> [Assignment]: Reproduce the records word for word, apart from the images they contain.

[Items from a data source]
=======

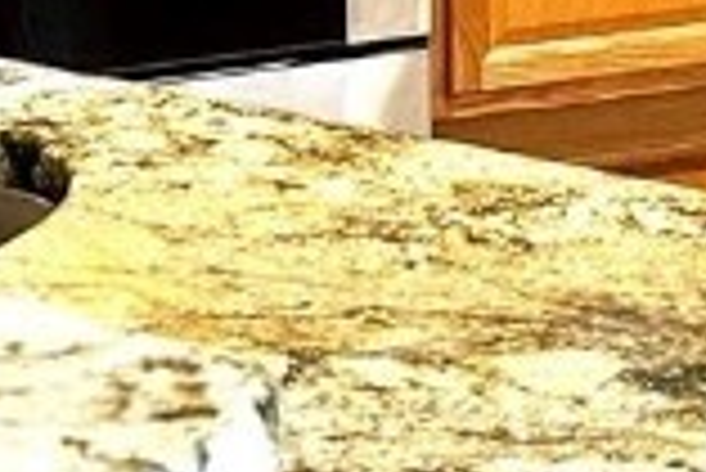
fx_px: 3199
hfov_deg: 12.3
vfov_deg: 7.7
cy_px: -782
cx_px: 809
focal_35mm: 163
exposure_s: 1/60
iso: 125
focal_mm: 6.86
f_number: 1.78
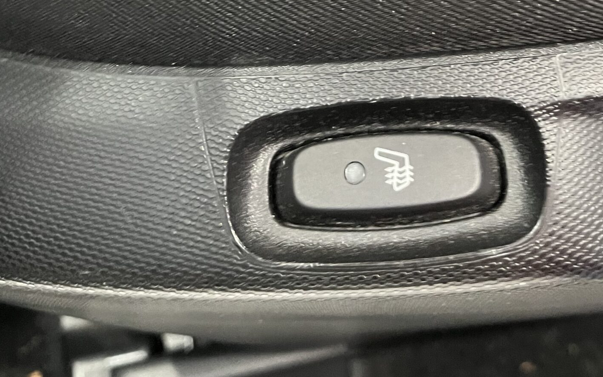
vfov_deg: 22.0
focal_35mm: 50
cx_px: 361
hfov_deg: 40.1
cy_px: -167
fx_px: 822
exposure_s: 1/25
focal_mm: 5.1
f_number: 1.6
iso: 640
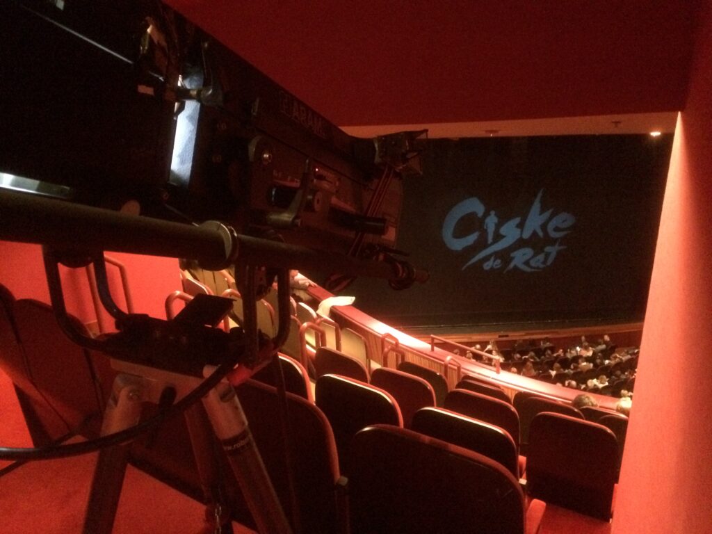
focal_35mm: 29
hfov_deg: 61.7
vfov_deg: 48.2
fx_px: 596
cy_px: 267
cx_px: 356
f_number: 2.2
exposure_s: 1/17
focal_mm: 4.15
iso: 2000
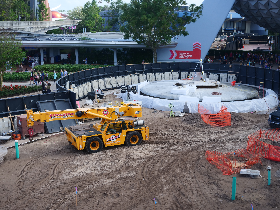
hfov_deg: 34.3
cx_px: 140
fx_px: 453
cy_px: 105
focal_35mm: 56
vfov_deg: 26.1
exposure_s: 1/320
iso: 200
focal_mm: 28
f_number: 3.6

=======

> [Response area]:
fx_px: 3199
hfov_deg: 12.3
vfov_deg: 7.7
cy_px: -782
cx_px: 809
focal_35mm: 163
exposure_s: 1/60
iso: 125
focal_mm: 6.86
f_number: 1.78
vfov_deg: 22.0
focal_35mm: 50
cx_px: 361
hfov_deg: 40.1
cy_px: -167
fx_px: 822
exposure_s: 1/25
focal_mm: 5.1
f_number: 1.6
iso: 640
focal_35mm: 29
hfov_deg: 61.7
vfov_deg: 48.2
fx_px: 596
cy_px: 267
cx_px: 356
f_number: 2.2
exposure_s: 1/17
focal_mm: 4.15
iso: 2000
hfov_deg: 34.3
cx_px: 140
fx_px: 453
cy_px: 105
focal_35mm: 56
vfov_deg: 26.1
exposure_s: 1/320
iso: 200
focal_mm: 28
f_number: 3.6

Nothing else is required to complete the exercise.